Why that’s daft, you’d say, if you heard the litany of Iran’s misdeeds and the details of its ongoing relationship with those seeking Israel’s destruction. You can’t give them nuclear capability. Moreover, you’d be wondering why the president is pestering Israel about settlements while madmen in Tehran edge closer to acquiring nuclear weapons. So he needs to leave out the “bad stuff” about Iran.

Likewise, it wouldn’t really do to trace each of the Arab wars against Israel, the Israelis’ withdrawal from Lebanon and Gaza and ensuing violence, and the efforts of his secretary of state’s husband to broker a Palestinian state less than ten years ago. You’d begin to get the idea that the problem is not so mutual. You’d see that the Palestinians don’t have clean hands in all this. And you might wonder what a few settlements have to do with anything if withdrawing from whole territories only brought more violence. So again, he needs to leave out the “bad stuff.”

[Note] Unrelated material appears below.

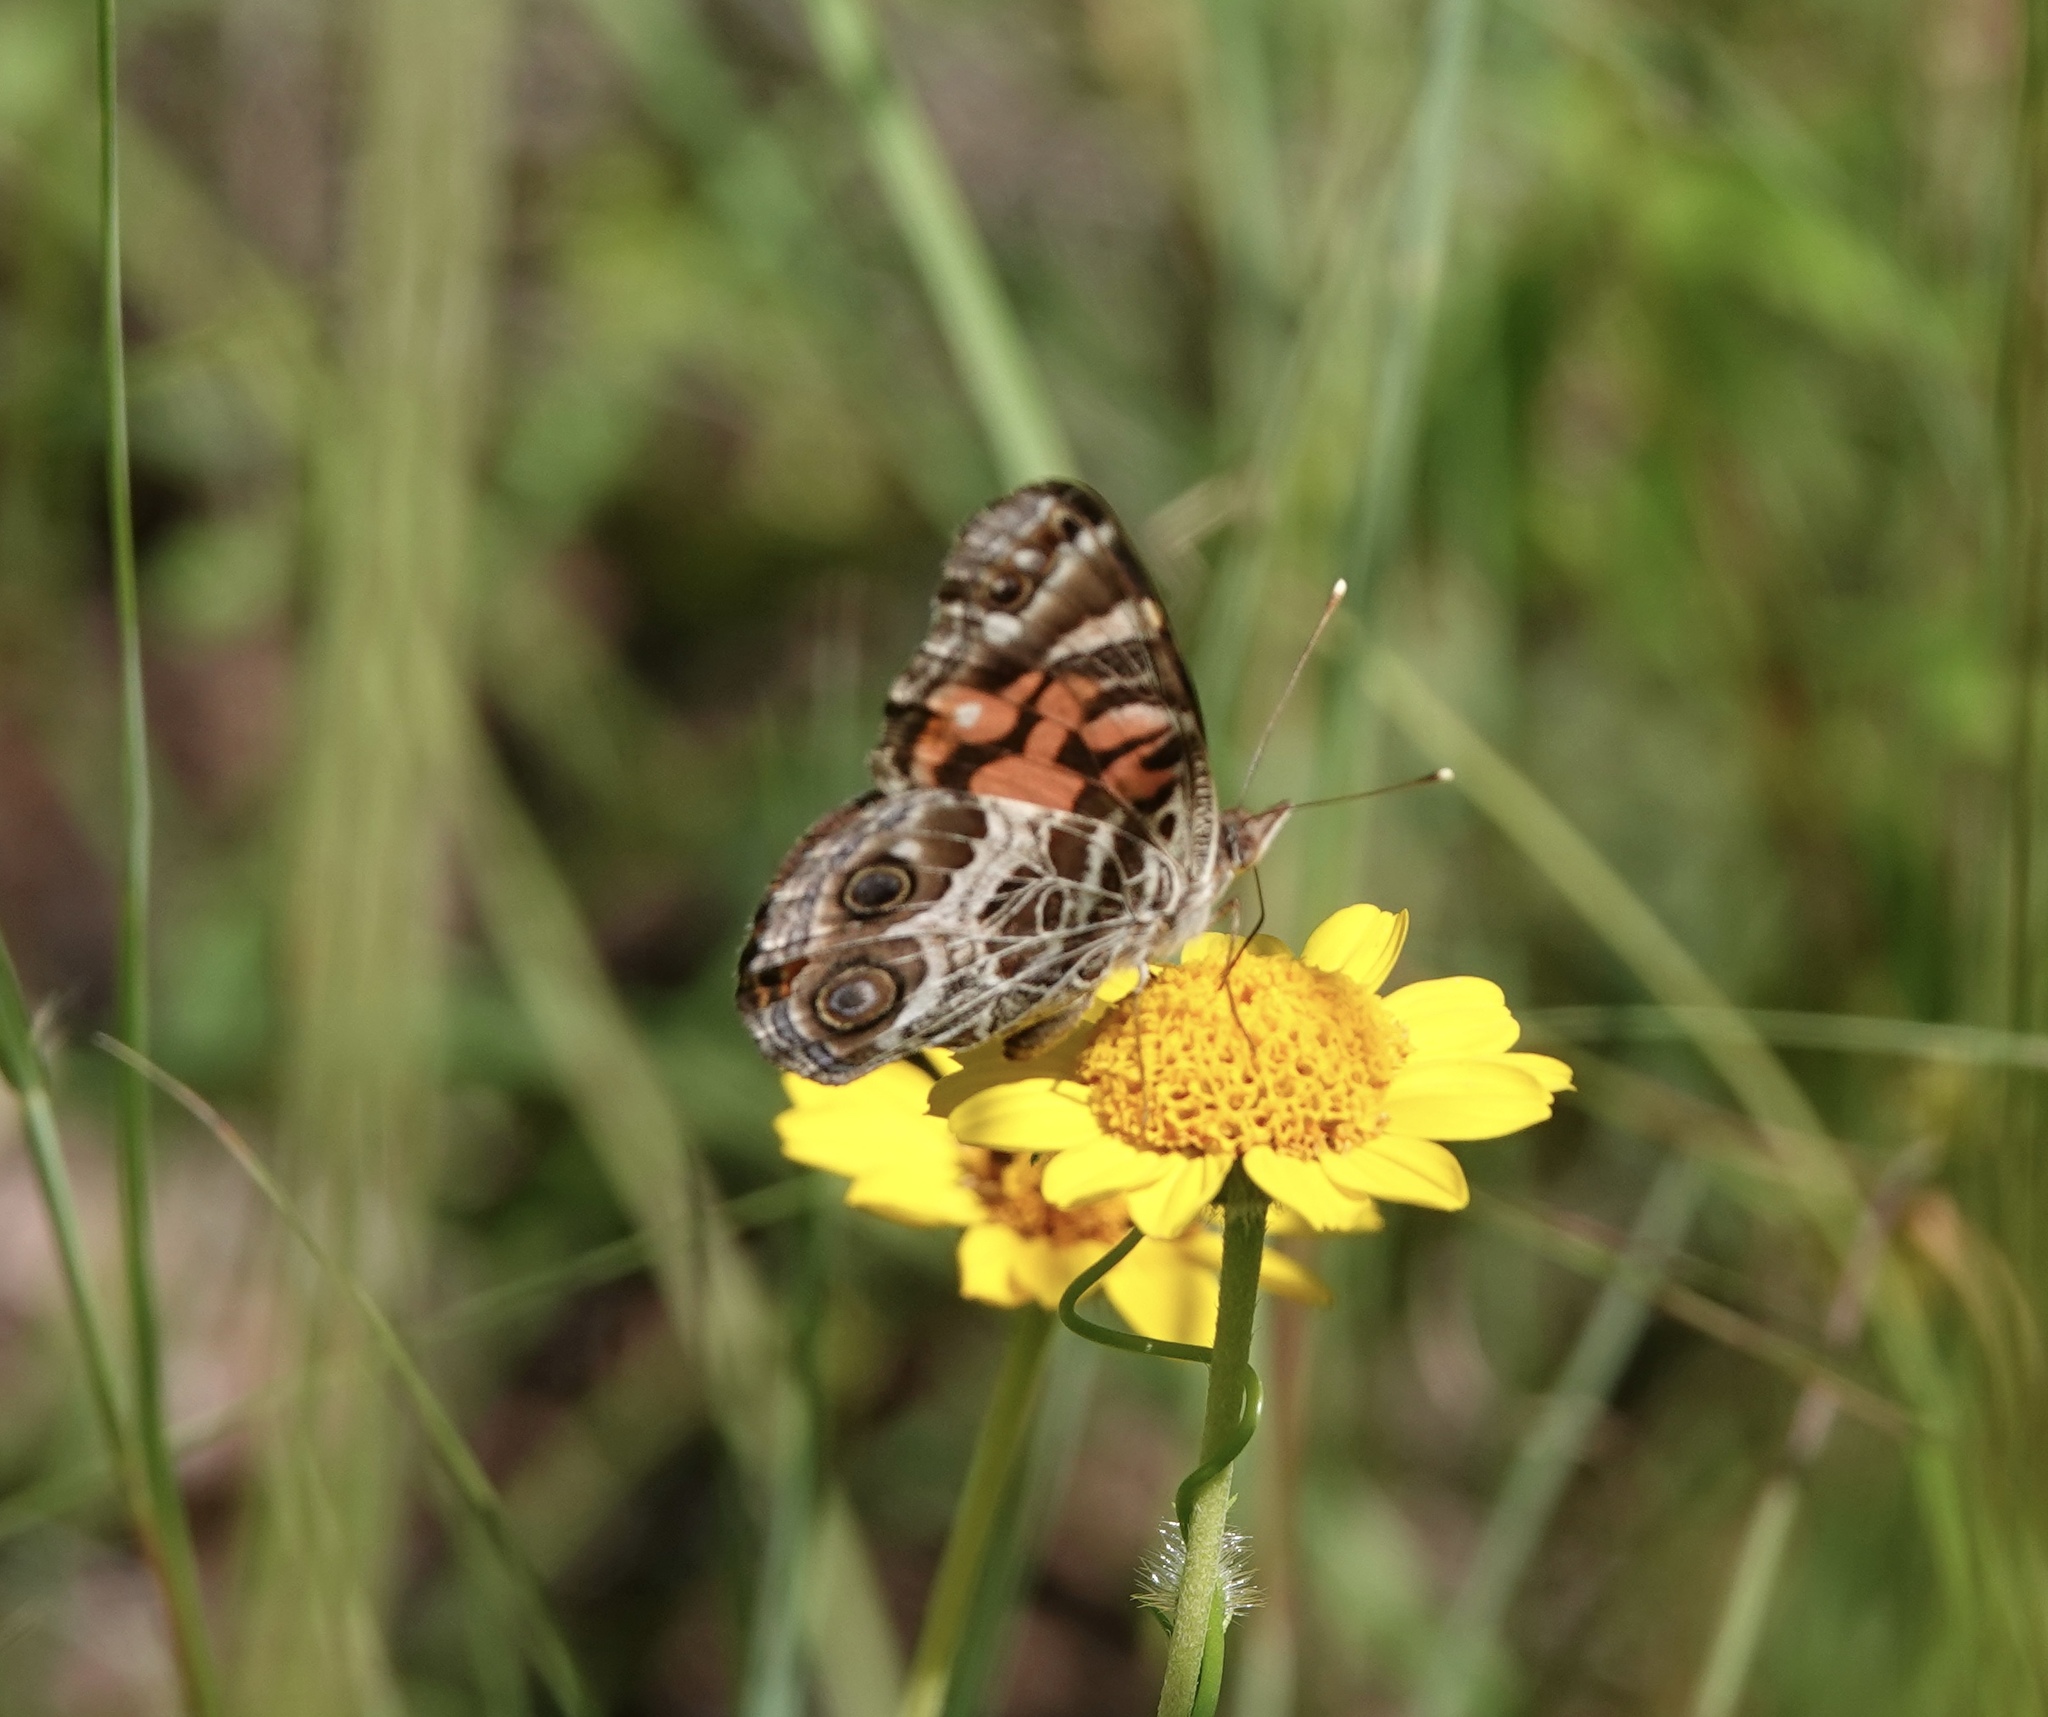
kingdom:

This is a dangerous tactic. And ironically, for a president who promised to be “honest,” it is nothing short of deceptive. Try as he might, the president can’t wish away the underlying realities of the situation in the Middle East and the intentions of Israel’s foes. It is critical to get those out on the table, for by failing to account for them we are also failing to address the barriers to the “peace process” — or frankly, explain why it doesn’t exist. He has constructed an artifice that bears little resemblance to facts, to history, and to real and immediate dangers for the U.S. and our allies. This is not a mere rhetorical flaw; it is a flaw in his national security vision, as naive and dangerous as Jimmy Carter and as sure to fail.

Moreover, it leaves our allies shaking their heads and with every reason to attend to military defenses. After all, does he sound like a president who’d come rushing to their aid? The president may not be operating in the real world, but they are. And now they know they will need to fend for themselves.